The memory-drenched Loew’s Paradise Theatre on the Grand Concourse will reopen in style on Oct. 29 with a gala concert featuring Puerto Rican music star Gilberto Santo Rosa.
Following years of uncertainty over its future, the theater’s ornate interior, which includes marble columns, Greek statues and gilded fixtures, has been painstakingly restored by developer Gerald Lieblich, the owner of the building. It was given its first showing to an eager public on Sept. 26 when the Bronx Museum of Arts culminated a day celebrating the Concourse’s centennial in the lobby of the Beaux-Arts theatre.
As people wandered the lobby with plates of fruit and cheese, some who had been there before remembered the last movies they had seen there before the theater closed in 1994.
Now that same lobby, and the mezzanine above, will feature a high-end restaurant run by celebrity chef Eric Basulto, who caters for Jennifer Lopez.
Boter said the 3,800-seat venue’s 30 events a year will not be limited to Latin attractions. He envisions classical music concerts, opera and even daytime children’s shows. On the other days, the Paradise will operate only as a restaurant and lounge.
Last Friday, Boter said tickets would go on sale for the Oct. 29 concert on Monday, Oct. 3 at the Paradise box office and can also be purchased through Ticketmaster. Tickets for opening night will run from $40 to $75. Mily, the Dominican singer, is another upcoming attraction.
Valet parking is available for $10. The Paradise is using a garage for this purpose on the Concourse near 177th Street.
The theater’s rebirth (it opened in 1929) was a struggle.

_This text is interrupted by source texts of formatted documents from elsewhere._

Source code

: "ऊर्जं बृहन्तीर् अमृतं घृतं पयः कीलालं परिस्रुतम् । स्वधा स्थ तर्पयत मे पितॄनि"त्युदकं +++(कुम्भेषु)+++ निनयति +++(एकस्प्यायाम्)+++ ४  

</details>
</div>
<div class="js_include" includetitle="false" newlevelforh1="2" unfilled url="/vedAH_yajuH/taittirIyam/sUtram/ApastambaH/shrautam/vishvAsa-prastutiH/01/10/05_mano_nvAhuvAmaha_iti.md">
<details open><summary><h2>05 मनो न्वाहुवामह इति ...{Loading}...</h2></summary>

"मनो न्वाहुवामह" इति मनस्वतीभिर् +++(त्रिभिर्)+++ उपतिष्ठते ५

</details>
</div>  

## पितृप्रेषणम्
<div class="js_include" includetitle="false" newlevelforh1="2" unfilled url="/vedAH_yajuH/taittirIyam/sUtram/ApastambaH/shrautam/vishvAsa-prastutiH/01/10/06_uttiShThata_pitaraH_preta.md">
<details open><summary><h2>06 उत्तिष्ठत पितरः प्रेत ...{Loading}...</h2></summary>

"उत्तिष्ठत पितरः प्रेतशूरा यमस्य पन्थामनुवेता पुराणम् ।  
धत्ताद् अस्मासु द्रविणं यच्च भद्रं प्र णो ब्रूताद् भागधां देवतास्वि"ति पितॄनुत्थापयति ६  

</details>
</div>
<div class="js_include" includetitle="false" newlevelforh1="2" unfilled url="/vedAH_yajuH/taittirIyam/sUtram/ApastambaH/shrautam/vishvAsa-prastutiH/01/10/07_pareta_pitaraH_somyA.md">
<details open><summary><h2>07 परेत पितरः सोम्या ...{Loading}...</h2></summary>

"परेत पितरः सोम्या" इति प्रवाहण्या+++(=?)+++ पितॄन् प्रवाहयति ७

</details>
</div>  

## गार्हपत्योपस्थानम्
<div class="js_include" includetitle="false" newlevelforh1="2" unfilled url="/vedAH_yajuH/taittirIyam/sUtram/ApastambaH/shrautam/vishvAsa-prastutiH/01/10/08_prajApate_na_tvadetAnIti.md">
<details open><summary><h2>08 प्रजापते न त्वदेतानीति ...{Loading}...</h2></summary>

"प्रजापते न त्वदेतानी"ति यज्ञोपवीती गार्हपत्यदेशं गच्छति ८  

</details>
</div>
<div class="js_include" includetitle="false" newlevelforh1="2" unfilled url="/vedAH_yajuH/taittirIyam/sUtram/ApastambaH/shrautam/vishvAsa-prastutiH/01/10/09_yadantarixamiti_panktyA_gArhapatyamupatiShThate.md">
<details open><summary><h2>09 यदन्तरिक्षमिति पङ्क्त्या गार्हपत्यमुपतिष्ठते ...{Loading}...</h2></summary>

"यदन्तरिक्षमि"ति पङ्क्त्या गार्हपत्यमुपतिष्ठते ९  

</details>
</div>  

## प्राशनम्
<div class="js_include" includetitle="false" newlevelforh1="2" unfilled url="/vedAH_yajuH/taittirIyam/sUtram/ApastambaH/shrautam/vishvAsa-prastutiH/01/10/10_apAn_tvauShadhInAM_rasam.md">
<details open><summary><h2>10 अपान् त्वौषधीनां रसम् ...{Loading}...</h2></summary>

A Westchester developer, who signed a 10-year lease in the mid-1990s, sunk millions of dollars in restorations into the theater to create a sports and entertainment complex, eventually ran out of funds. A lengthy legal battle ensued over who controlled the facility. The owner, ABI Property Partners, won the suit in 2003 and then sold the theater to Lieblich.
Boter, who emigrated from the former Soviet Republic of Georgia in the early 1970s, predicted the Paradise would quickly become a popular Bronx destination.
“I think this is the most beautiful theater I’ve ever seen in the world,” he said, adding that the ticket prices will be much more reasonable than those for similar events in Manhattan.
“Like they come [to the Bronx] for the Yankees, they will come for this venue,” Boter said.